Теперь оба глаза вожака уставились на варвара. Серая кожа на лбу якши сморщилась, широкий нос расплылся еще больше, а губы сложились в трубочку. Обернувшись к своим, карлик защелкал и загукал, подкрепляя странную речь энергичными жестами, при этом зрачки его похожих на пузыри глаз не переставали следить за киммерийцем. Недорослики закудахтали в ответ, мотая безволосыми головами и указывая куда-то вверх короткими ручками.
Послушав, вожак вновь обратил к Конану уродливое лицо и сказал:
— Ты Хранитель. Такова воля Индры. Уйти не можешь. Есть только один способ, очень плохой. Навлечешь гнев богов на себя и на нас. Поэтому мы будем молчать.
— Плевал я на ваших богов! — рявкнул киммериец, снова поднимая меч. — Говори, задница, что тебе ведомо, не то…
В это время лежавший на траве сверток снова дернулся, и приглушенный женский голос взмолился о чем-то жалобно и непонятно.
— А, — заревел Конан, — так вы и вправду жрете людей, вонючки! Это война! — И он ринулся на якшей, стараясь оглушить вожака рукояткой, чтобы пленить и подвергнуть допросу со всей безжалостностью победителя. Но его кулак встретил пустое место — карлики кинулись врассыпную столь стремительно, что варвар успел заметить лишь качающиеся ветви зарослей наверху склона. Он попытался преследовать недоросликов, но очень скоро понял, что якши чувствуют себя в дебрях, как рыбы в воде, чего не скажешь о человеке, более привыкшем к степям, скалам и простору ратного поля.

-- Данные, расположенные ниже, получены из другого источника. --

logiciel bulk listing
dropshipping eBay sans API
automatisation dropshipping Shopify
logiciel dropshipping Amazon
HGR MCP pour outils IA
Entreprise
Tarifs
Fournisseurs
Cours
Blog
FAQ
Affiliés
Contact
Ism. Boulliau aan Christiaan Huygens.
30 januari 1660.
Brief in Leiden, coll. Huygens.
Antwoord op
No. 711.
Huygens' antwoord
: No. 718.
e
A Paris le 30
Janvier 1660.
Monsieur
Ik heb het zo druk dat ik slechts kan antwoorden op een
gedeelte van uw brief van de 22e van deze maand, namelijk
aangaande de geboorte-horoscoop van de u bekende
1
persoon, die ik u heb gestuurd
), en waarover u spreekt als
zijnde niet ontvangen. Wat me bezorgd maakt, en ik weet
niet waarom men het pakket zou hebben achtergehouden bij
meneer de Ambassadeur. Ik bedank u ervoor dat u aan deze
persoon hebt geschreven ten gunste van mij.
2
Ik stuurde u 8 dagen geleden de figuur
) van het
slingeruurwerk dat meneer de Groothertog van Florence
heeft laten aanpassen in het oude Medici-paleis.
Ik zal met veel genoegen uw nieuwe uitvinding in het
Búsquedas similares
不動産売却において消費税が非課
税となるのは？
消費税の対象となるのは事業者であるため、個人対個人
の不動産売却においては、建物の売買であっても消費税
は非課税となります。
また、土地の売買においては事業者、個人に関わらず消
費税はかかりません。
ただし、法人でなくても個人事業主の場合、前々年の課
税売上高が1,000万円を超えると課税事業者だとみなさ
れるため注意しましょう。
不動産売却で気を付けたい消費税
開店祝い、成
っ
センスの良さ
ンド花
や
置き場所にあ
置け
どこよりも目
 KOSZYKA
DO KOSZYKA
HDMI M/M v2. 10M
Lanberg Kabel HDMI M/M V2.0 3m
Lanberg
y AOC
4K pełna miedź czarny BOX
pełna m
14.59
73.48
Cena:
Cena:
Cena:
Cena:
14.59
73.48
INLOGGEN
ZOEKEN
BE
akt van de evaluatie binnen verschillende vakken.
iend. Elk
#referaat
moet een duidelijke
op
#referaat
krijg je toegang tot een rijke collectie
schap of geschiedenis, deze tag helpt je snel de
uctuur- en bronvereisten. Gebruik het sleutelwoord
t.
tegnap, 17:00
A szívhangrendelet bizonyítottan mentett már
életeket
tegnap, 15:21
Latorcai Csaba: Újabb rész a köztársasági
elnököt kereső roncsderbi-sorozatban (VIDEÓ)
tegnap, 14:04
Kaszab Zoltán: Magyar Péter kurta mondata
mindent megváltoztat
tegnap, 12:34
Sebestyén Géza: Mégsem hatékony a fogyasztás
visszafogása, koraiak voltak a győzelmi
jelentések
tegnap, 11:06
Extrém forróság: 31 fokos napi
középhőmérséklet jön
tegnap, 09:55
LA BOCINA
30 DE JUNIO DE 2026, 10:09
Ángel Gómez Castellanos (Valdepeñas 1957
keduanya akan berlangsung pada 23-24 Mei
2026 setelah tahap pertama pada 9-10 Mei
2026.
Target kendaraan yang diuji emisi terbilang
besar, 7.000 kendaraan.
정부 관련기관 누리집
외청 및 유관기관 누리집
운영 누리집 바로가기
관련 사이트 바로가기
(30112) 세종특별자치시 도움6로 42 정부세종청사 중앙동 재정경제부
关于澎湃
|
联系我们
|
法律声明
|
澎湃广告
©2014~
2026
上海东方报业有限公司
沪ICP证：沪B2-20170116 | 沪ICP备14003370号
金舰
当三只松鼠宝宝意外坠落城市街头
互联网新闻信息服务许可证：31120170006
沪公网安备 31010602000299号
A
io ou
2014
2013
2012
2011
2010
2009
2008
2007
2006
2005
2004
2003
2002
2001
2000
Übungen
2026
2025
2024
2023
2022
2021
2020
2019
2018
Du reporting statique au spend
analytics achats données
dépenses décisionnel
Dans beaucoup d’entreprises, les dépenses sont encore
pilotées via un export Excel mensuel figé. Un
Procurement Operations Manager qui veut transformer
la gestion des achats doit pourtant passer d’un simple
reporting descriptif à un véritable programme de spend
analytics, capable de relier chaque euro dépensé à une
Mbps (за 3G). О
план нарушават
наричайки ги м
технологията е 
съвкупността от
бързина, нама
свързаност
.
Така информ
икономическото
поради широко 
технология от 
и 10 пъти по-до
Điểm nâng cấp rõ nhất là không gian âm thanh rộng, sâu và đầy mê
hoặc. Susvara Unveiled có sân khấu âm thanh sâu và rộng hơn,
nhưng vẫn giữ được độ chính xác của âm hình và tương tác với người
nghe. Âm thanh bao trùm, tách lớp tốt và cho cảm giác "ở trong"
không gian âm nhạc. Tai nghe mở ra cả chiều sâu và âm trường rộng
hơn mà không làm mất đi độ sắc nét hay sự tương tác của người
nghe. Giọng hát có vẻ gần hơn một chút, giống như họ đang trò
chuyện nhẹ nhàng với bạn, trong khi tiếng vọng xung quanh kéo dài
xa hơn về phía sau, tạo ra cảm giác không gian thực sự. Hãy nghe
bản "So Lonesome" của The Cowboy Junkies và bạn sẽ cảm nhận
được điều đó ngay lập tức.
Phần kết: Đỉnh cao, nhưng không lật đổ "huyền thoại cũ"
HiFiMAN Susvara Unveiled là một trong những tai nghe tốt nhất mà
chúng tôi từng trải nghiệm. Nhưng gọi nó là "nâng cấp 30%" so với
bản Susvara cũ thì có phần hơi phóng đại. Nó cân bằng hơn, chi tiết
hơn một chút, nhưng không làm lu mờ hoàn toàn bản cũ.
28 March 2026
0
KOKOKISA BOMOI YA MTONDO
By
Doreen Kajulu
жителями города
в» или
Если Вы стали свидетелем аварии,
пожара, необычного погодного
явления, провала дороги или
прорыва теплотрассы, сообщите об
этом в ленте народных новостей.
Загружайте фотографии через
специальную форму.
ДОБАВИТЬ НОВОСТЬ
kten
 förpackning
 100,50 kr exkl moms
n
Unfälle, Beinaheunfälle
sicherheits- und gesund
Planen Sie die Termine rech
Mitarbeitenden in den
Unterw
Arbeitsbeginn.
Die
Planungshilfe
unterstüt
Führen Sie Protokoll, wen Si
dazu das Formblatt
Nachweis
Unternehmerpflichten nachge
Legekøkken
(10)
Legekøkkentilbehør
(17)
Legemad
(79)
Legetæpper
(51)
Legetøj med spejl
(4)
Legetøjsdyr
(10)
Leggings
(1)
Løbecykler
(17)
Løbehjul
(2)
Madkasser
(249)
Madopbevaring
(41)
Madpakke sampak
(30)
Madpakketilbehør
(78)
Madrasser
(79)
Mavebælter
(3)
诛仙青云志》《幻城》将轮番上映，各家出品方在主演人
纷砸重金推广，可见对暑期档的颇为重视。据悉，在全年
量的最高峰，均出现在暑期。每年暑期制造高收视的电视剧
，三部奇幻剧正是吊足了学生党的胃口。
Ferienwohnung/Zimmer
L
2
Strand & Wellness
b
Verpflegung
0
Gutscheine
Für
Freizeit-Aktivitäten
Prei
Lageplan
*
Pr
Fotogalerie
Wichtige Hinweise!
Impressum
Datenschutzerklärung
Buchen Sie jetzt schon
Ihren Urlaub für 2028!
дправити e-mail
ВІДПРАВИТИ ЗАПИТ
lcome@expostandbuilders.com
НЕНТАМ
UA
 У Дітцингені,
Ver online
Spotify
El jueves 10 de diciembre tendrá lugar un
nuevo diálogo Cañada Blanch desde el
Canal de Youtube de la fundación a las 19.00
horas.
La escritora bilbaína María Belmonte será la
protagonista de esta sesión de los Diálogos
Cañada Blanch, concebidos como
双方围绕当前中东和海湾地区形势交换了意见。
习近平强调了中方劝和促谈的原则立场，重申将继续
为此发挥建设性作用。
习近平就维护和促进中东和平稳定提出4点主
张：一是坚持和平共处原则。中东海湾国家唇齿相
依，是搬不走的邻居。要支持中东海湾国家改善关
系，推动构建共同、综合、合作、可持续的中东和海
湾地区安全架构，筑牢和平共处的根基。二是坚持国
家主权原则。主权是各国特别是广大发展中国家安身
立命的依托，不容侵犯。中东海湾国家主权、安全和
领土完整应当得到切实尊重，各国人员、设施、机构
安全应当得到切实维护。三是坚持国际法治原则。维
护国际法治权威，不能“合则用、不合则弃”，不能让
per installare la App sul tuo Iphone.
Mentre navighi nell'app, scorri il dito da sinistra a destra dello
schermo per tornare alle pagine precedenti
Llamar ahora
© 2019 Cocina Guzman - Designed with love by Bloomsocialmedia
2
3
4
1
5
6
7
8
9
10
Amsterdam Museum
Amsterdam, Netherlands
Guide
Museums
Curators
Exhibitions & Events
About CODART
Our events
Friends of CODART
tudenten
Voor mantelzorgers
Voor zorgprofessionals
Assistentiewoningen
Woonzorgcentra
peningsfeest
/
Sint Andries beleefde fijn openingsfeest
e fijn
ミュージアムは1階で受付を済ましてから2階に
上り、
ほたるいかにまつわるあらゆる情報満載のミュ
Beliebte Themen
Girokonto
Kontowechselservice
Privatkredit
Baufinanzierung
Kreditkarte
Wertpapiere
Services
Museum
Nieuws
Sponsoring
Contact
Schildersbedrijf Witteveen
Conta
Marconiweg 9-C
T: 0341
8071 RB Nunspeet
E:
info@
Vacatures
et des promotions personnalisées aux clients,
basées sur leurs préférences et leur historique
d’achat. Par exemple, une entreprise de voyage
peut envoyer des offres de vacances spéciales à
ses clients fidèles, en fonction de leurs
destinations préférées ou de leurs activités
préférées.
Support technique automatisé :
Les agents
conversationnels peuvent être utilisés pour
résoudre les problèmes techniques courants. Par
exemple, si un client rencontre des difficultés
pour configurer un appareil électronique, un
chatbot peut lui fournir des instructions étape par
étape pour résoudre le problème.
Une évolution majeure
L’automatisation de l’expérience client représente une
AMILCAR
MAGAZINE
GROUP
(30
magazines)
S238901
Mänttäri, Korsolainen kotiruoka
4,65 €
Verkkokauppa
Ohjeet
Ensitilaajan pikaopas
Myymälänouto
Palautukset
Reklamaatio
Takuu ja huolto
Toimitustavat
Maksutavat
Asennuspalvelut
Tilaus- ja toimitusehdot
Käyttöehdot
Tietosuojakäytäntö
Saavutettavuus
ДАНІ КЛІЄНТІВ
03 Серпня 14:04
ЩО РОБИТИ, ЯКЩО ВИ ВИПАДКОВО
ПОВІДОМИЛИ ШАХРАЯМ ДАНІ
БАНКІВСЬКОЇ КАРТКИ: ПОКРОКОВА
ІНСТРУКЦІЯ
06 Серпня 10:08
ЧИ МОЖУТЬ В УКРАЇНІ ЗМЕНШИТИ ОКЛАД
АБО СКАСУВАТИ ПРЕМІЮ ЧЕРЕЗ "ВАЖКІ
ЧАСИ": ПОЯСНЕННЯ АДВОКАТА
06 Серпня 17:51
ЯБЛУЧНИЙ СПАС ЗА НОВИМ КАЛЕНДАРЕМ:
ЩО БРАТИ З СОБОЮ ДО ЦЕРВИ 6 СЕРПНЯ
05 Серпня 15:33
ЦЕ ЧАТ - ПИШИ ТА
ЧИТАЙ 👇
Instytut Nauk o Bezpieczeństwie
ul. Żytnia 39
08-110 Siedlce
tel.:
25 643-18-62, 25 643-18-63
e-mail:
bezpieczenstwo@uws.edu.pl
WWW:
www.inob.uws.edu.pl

Проклиная себя за то, что упустил последнюю возможность обрести свободу, сохранив Золотой Плод, Конан вернулся к свертку, оставленному беглецами посреди склона. Из-под плотной ткани доносились глухие стоны.
Концом меча варвар разрезал веревки, наклонился, отогнул край материи…
И в ужасе отшатнулся.
ГЛАВА 4
Косогор. Пещера наслаждений
Лицо, представшее его взору, явно принадлежало женщине, но, боги, что это было за лицо! Зеленоватая бугристая кожа, покрытая гнойными язвами, длинный крючковатый нос, украшенный большой бородавкой, редкая щетина на подбородке, морщинистые веки, прикрывавшие узкие глазки.
Б-р-р! По спине киммерийца пробежал озноб, и он поспешно отдернул руку. Веки женщины медленно поднялись. Ее глаза поразили варвара. Были они чисты и прекрасны, тек две жемчужины, спрятанные в морщинистом теле отвратительного моллюскам.
Бескровные губы дрогнули, пленница произнесла несколько слов на непонятном Конану наречии. Он отрицательно мотнул головой и принялся освобождать странное существо от пут.
Ему пришлось перекатить женщину, разматывая длинную полосу ткани, похожую на саван, подобный тем, в которые стигийцы заворачивают своих покойников. Когда материя спала, киммериец снова застыл пораженный. Перед ним на траве сидела юная девушка, ее высокую грудь едва прикрывала узкая кофточка, а бедра — короткая холщовая юбка. Гладкая кожа живота, точеные плечи, стройные ноги… Тем отвратительнее казалась на этом теле безволосая голова с яйцеобразным затылком, заостренными ушами и уродливым лицом, словно позаимствованная у болотного монстра.